### Data for the task
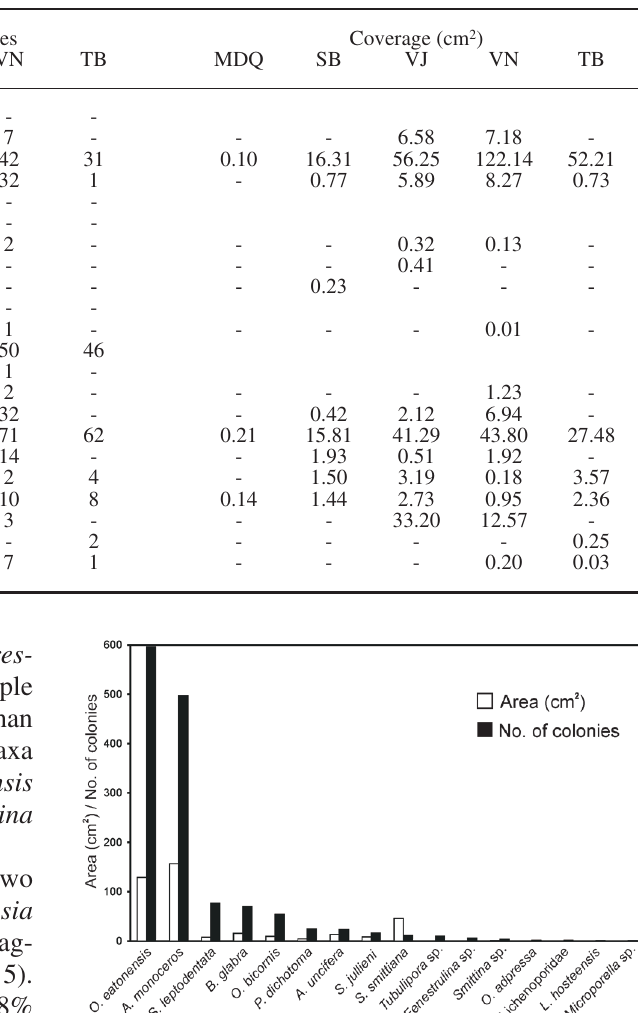
Table 3. – Percent of colonised valves and coverage of 22 bryozoan taxa growing on Psychrochlamys patagonica . The area was not measured in runner-like or erect colonies. MDQ: MDQ, SB: San Blás, VJ: Valdés January, VN: Valdés November, TB: Tango B.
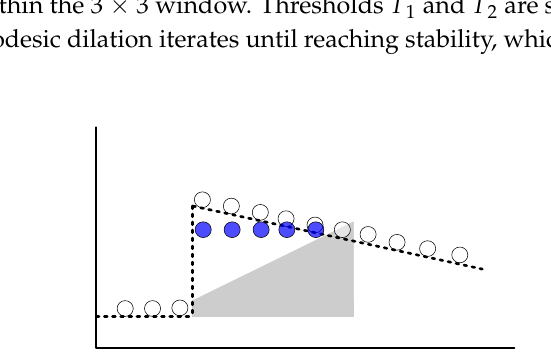
the original ground surface).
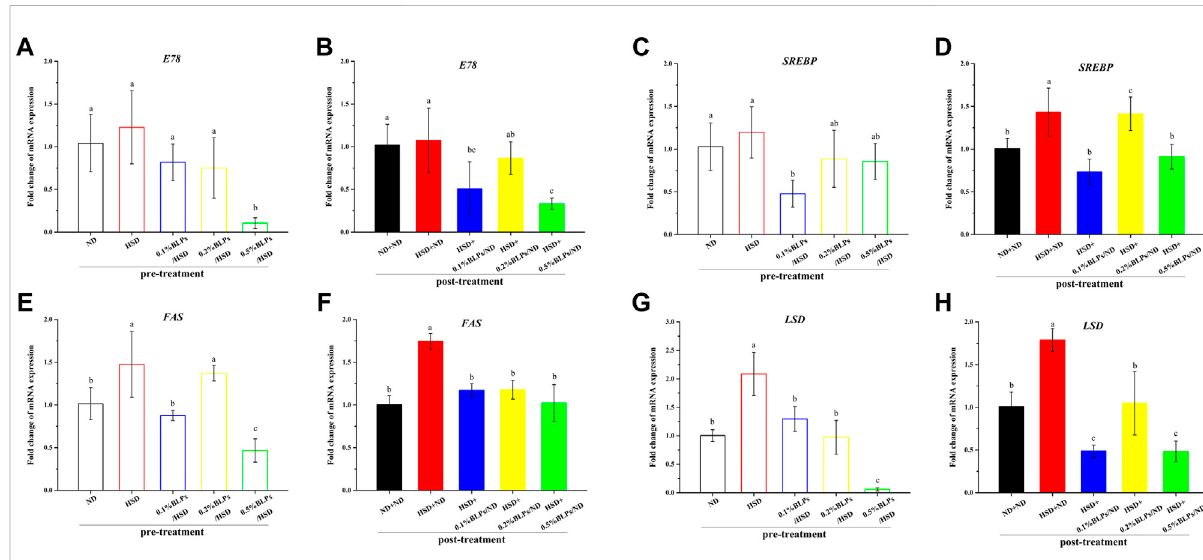
FIGURE 7 mRNA expression of main genes associated with lipid metabolism of those fl ies fed on media containing BLPs at different concentrations. Values with different letters (A – H) represent signi fi cant differences among the groups ( p <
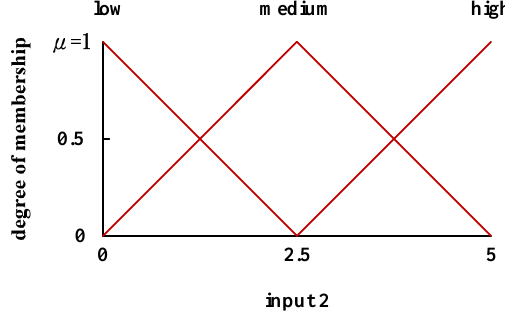
Figure 3. Degree of membership of the cutting depth.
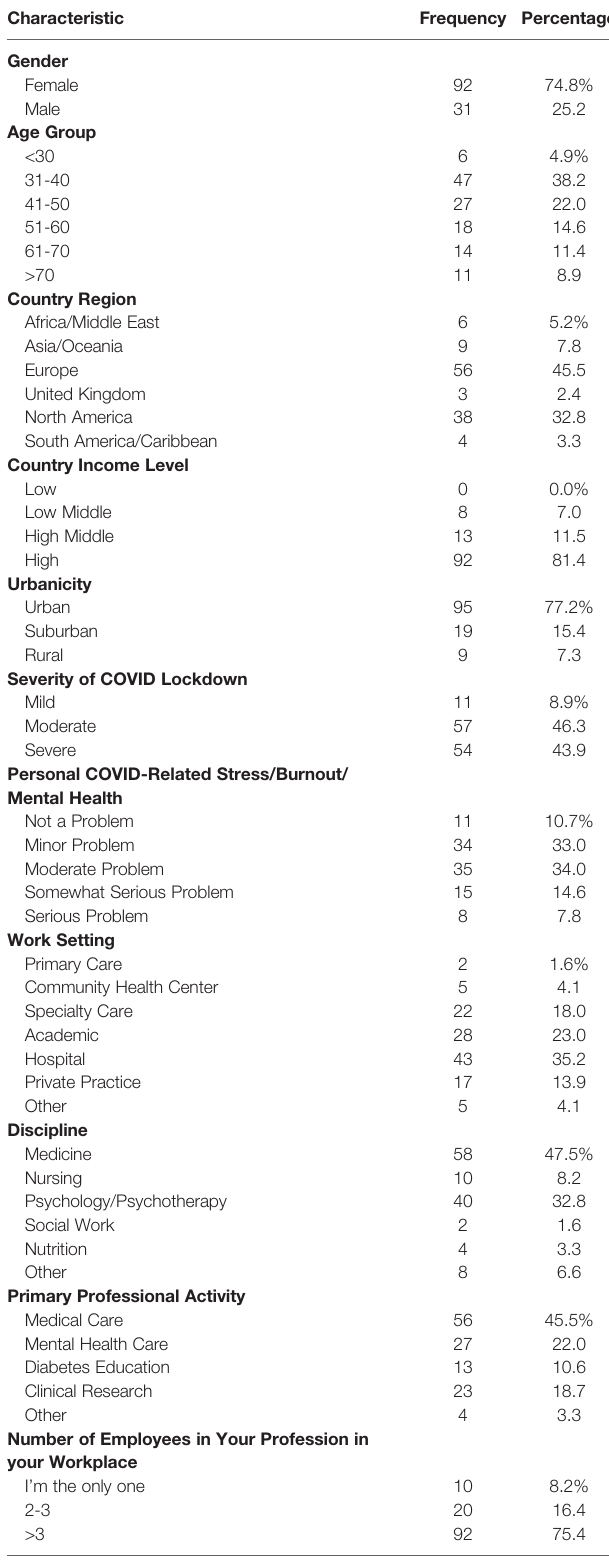
TABLE 1 | Demographic characteristics of respondents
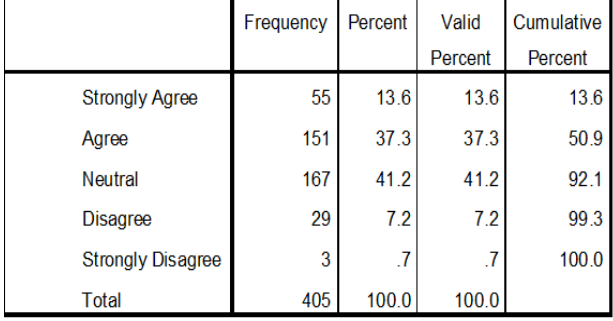
Figure 7. The stock value of the company in on the upward slope from the time of cloud and IoT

### To do
Skip the pictures and reproduce all remaining entries exactly.

### Response for this exercise
Table 3. – Percent of colonised valves and coverage of 22 bryozoan taxa growing on Psychrochlamys patagonica . The area was not measured in runner-like or erect colonies. MDQ: MDQ, SB: San Blás, VJ: Valdés January, VN: Valdés November, TB: Tango B.
the original ground surface).
FIGURE 7 mRNA expression of main genes associated with lipid metabolism of those fl ies fed on media containing BLPs at different concentrations. Values with different letters (A – H) represent signi fi cant differences among the groups ( p <
Figure 3. Degree of membership of the cutting depth.
TABLE 1 | Demographic characteristics of respondents
Figure 7. The stock value of the company in on the upward slope from the time of cloud and IoT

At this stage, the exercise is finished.